Black Friday is one of the clearest annual examples of behavioural design in action. Scarcity, urgency, social proof and reward cues all combine to create a powerful surge of buying.

Yet every year, many people actively avoid it. Some opt out quietly. Some push back loudly. Others reinvent the day entirely.

So why does this resistance happen?

When the Triggers Don’t Trigger

Black Friday is built on classic behavioural levers, but these cues do not land equally for everyone.
For some people, the urgency feels artificial. The scarcity feels manufactured. The “everyone’s doing it” message feels exaggerated.

Their resistance isn’t irrational. It simply reflects that the expected triggers do not match their motivations, values or beliefs.


Woman Shopping

Identity Over Incentives

Discounts are often treated as universal motivators, but identity frequently outweighs price.
If someone sees themselves as intentional, values-led, independent or mindful, the hype around Black Friday can feel misaligned.

For these people, opting out becomes an identity-affirming choice — a way of acting consistently with who they believe they are.

Psychological Reactance: When Pressure Backfires

Black Friday messaging leans heavily on pressure:
• “Act now.”
• “Don’t miss out.”
• “Everyone’s buying.”

For some, this intensity triggers psychological reactance, the instinctive pushback we feel when our autonomy seems threatened.
Avoiding the sales becomes a way of reclaiming choice.

This dynamic shows up everywhere in behaviour change, from health services to workplace change to public policy. Too much pressure often creates resistance rather than action.


A Real Example of Reframing Resistance

A friend of mine runs a retail business and refuses to join the Black Friday price race.
Instead, he runs “Green Friday”: planting a tree for every purchase and framing the day around conscious buying rather than cost-cutting.

His audience loves it. Not because the deal is bigger, but because the framing aligns with what they care about.
He isn’t competing with Black Friday.

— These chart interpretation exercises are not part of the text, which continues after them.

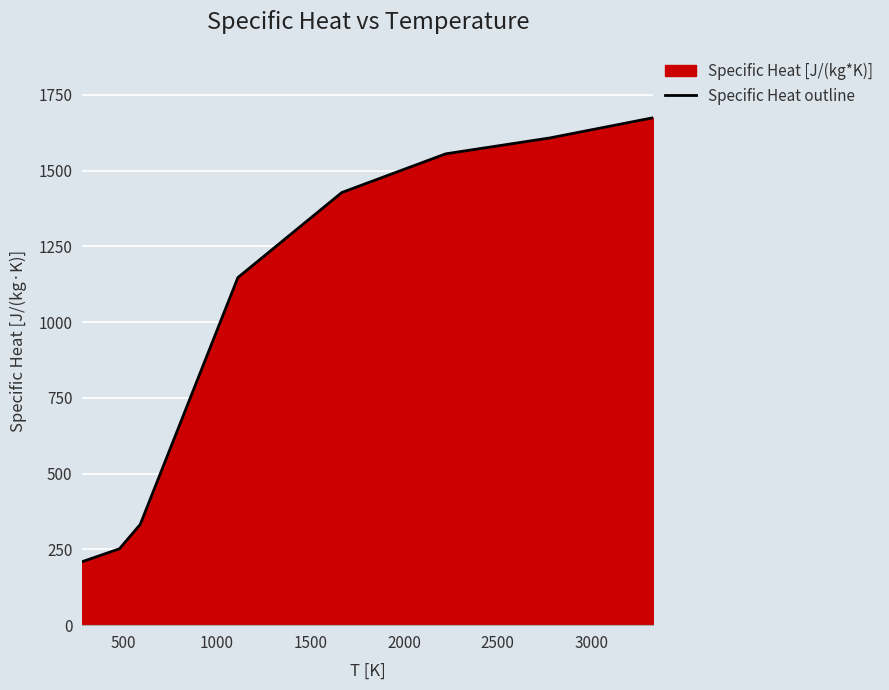

Count the number of data series in this chart.

1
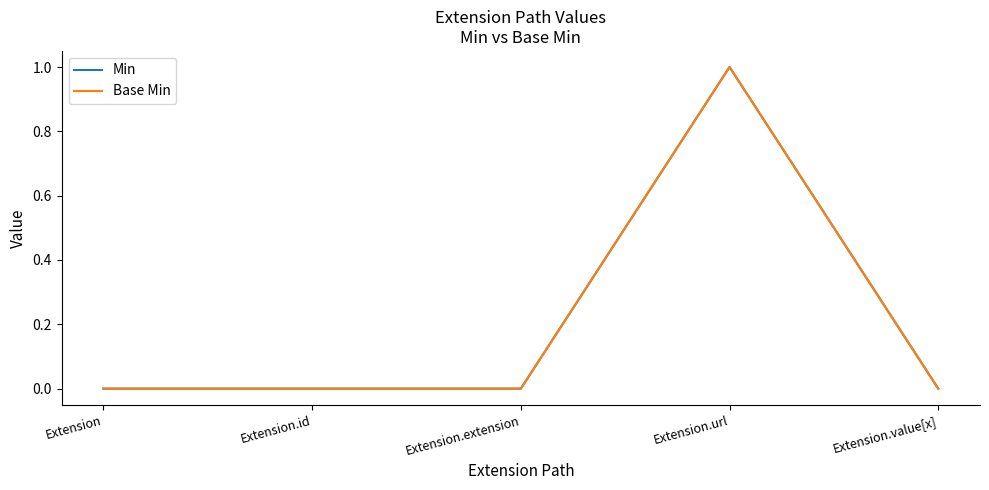

Is this an area chart (filled region under the line)?

No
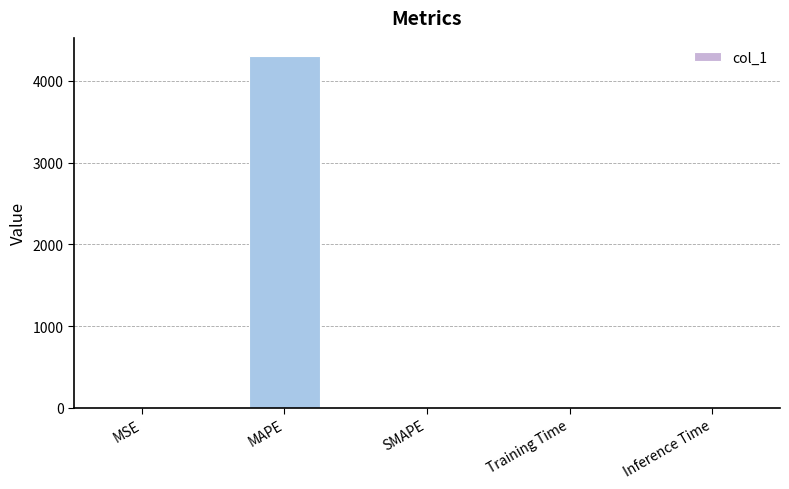

Count the number of data series in this chart.

1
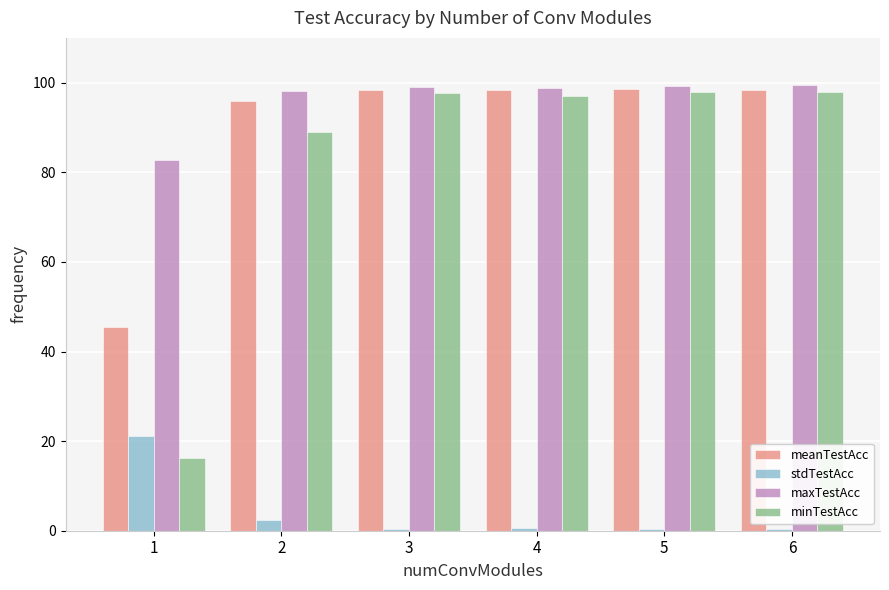

Where does the minTestAcc series first go above 97?

3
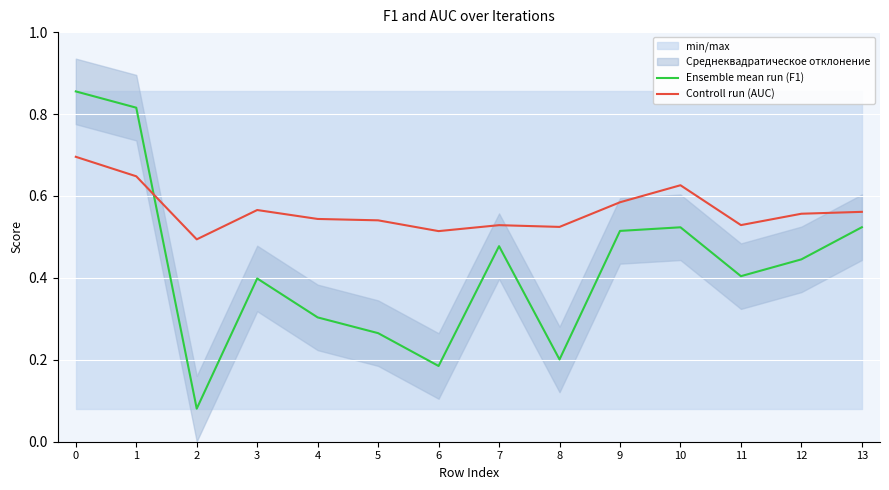

List the labels in order of Controll run (AUC) value, largest first.

0, 1, 10, 9, 3, 13, 12, 4, 5, 11, 7, 8, 6, 2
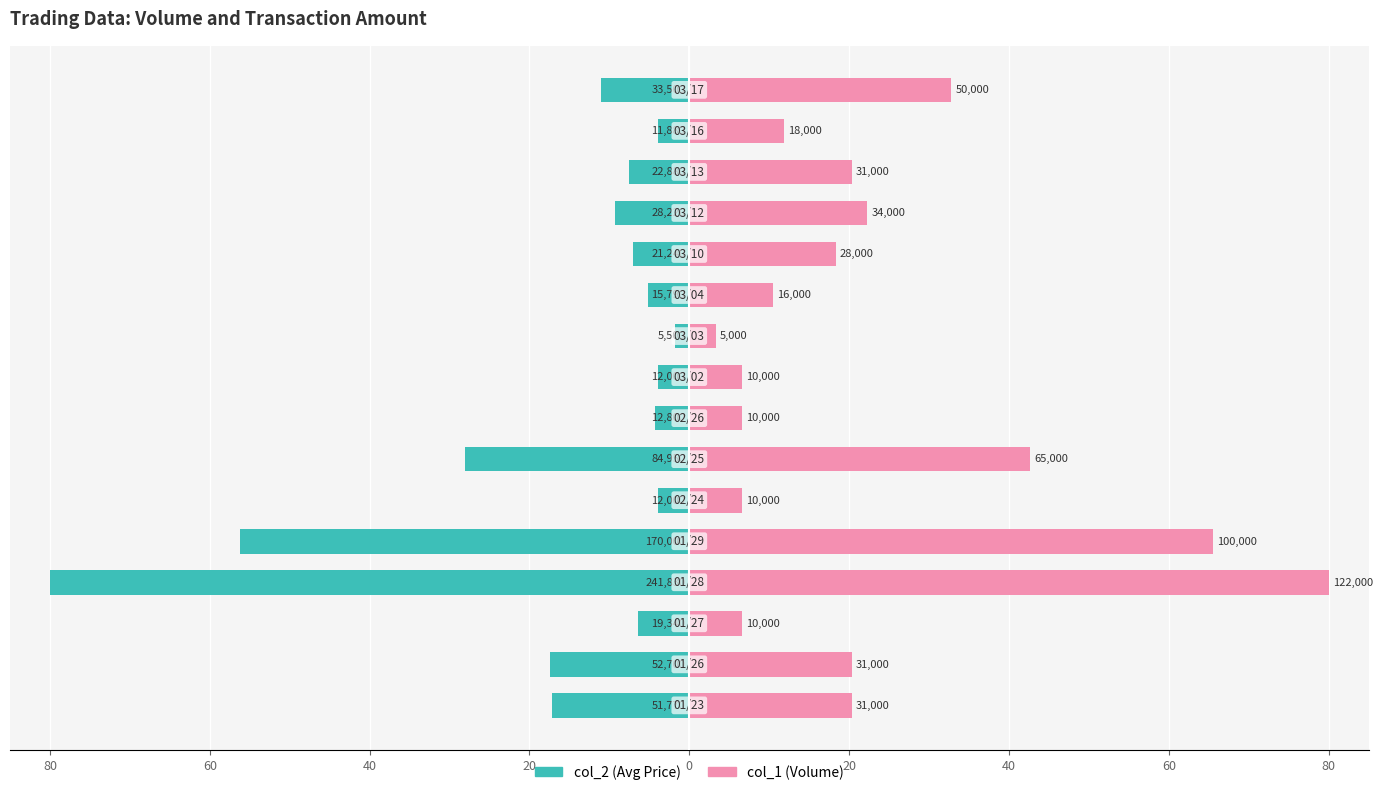

What are all the series names shown in the legend?

col_2 (Avg Price), col_1 (Volume)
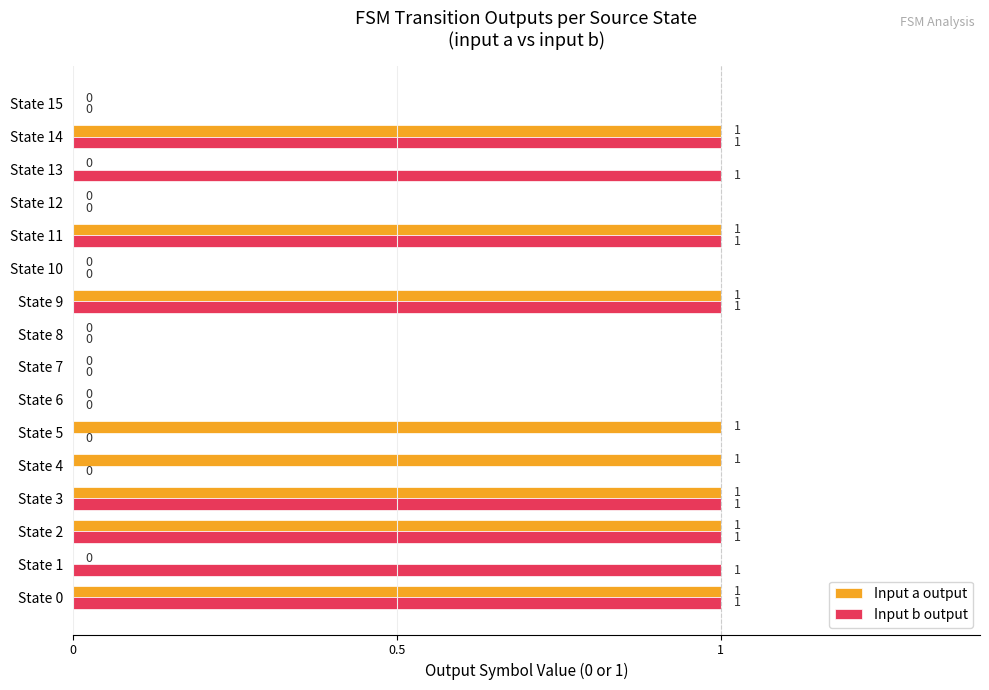

What are all the series names shown in the legend?

Input a output, Input b output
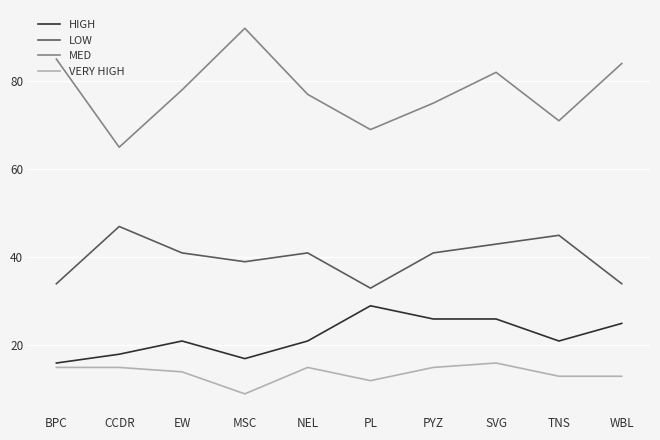

True or false: VERY HIGH has a value of 15 at PYZ.

True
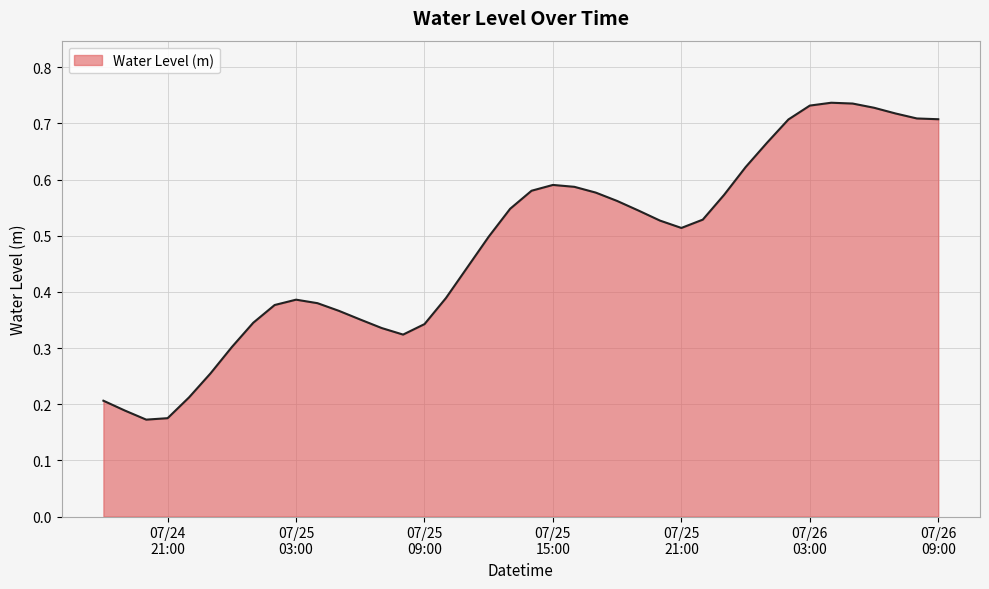

How many lines are shown in the chart?

1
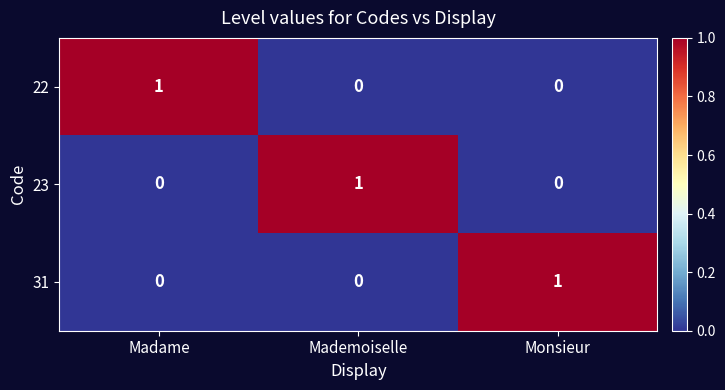

At which label does 22 reach its peak?

Madame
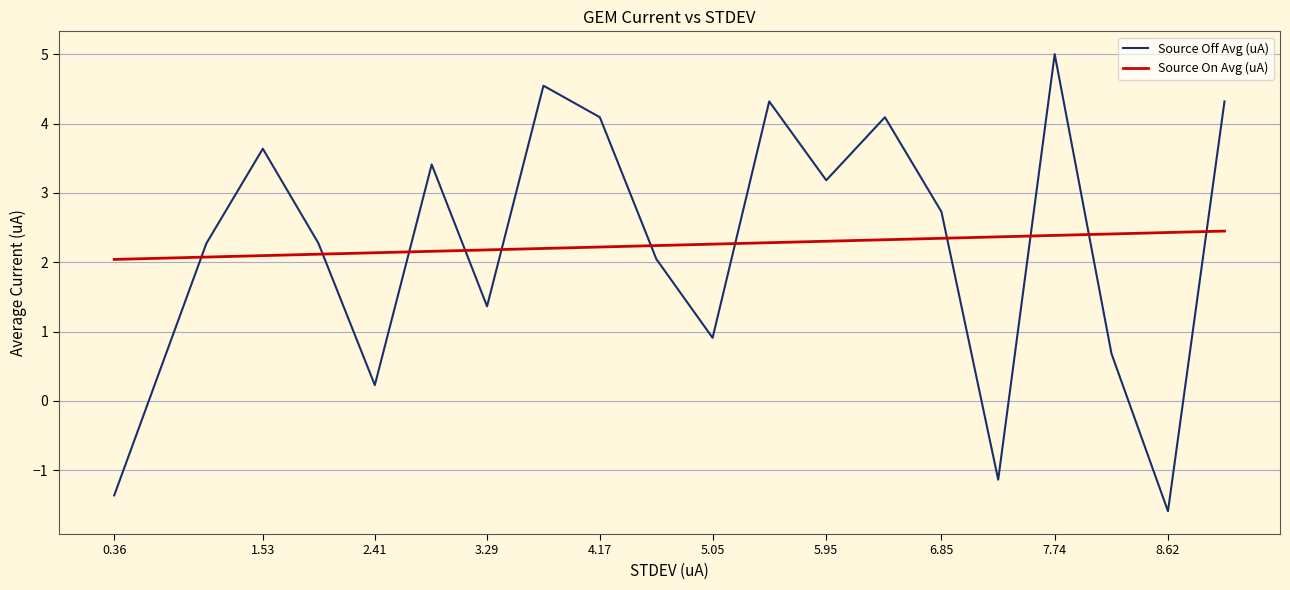

At which label is Source Off Avg (uA) closest to 1?

5.05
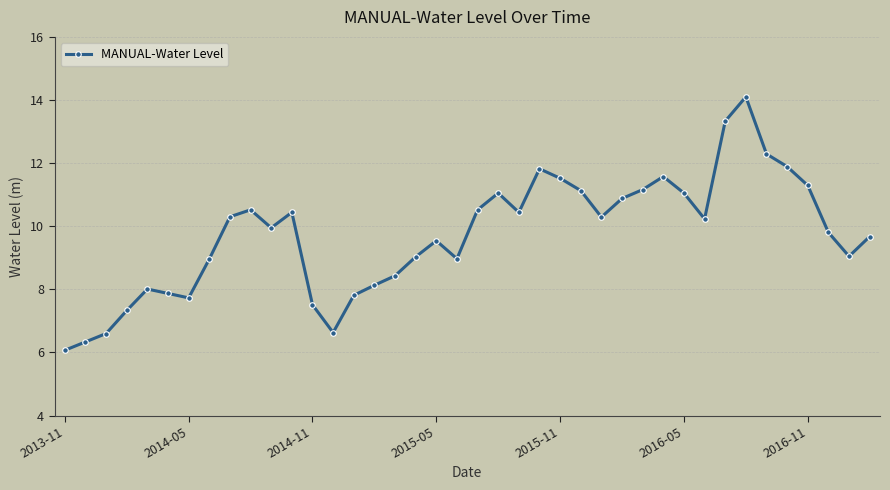

How many points are lower than both their immediate neighbors (excluding endpoints)?

8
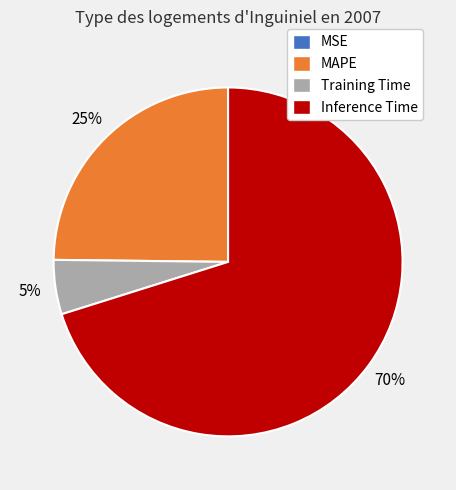

Is the sum of MAPE and Inference Time greater than half?

Yes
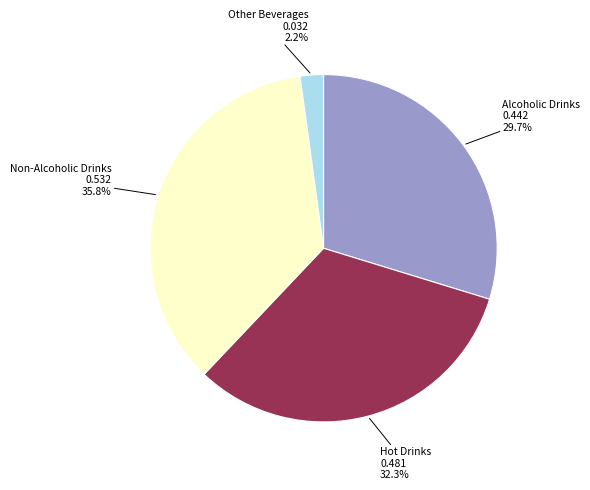

Is there a majority slice in this chart?

No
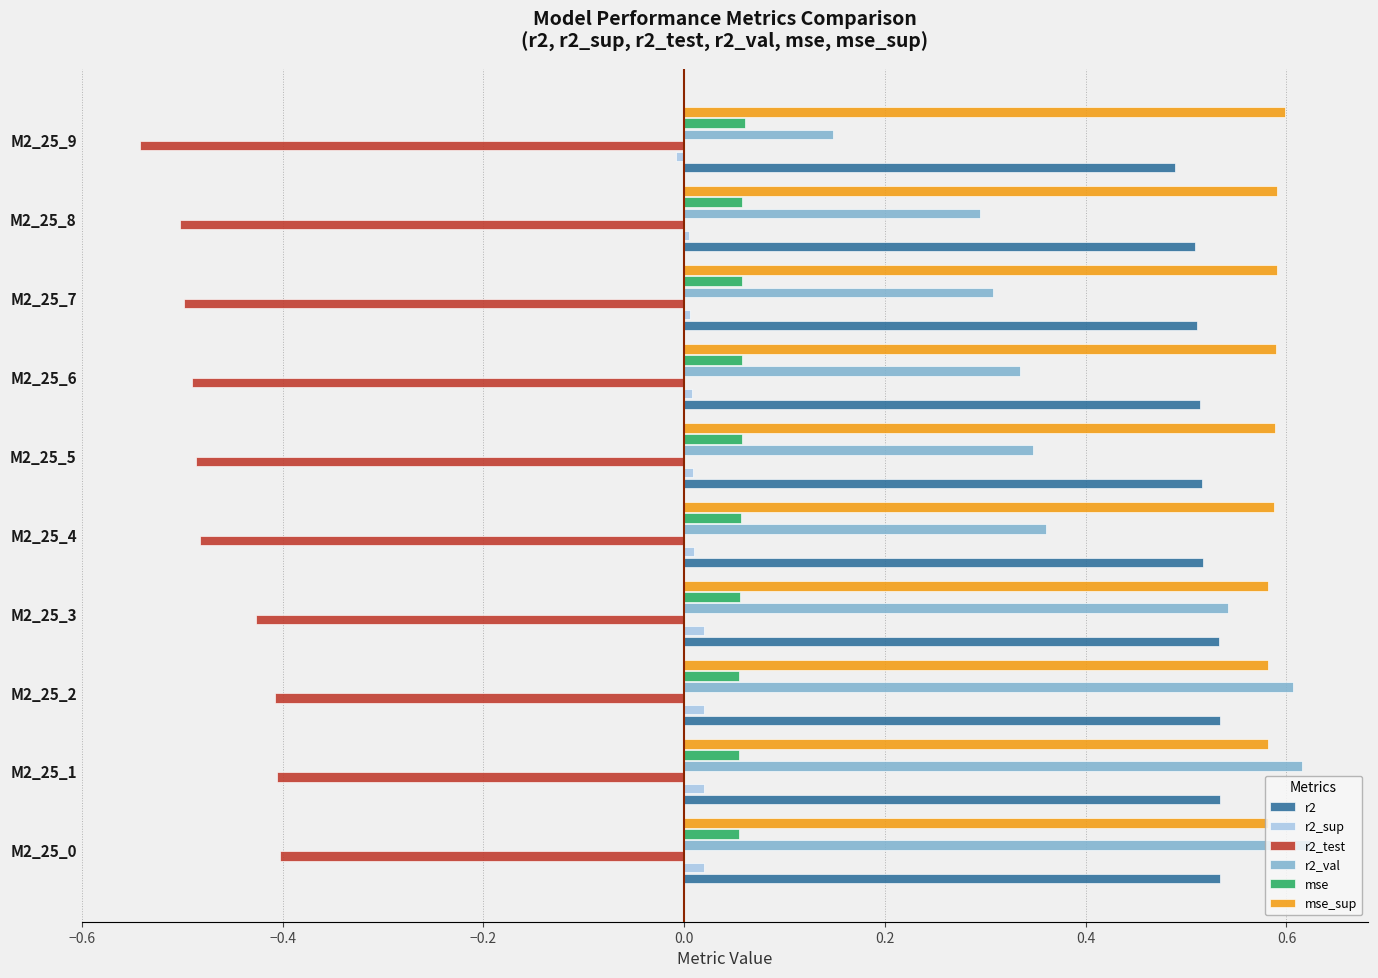

Which series has the widest spread of values?

r2_val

He’s reshaping it into something that resonates.

The Bigger Lesson Beyond Retail

The behavioural patterns behind Black Friday resistance show up across systems and sectors:
• People act in ways that protect and express identity
• Excessive pressure can create backlash
• Values shape decisions as much as incentives
• Understanding resistance allows us to design better alternatives

Put simply: if we want to influence behaviour, we need to understand the “why” behind the resistance.
Only then can we create approaches that connect, empower and reduce pushback rather than amplify it.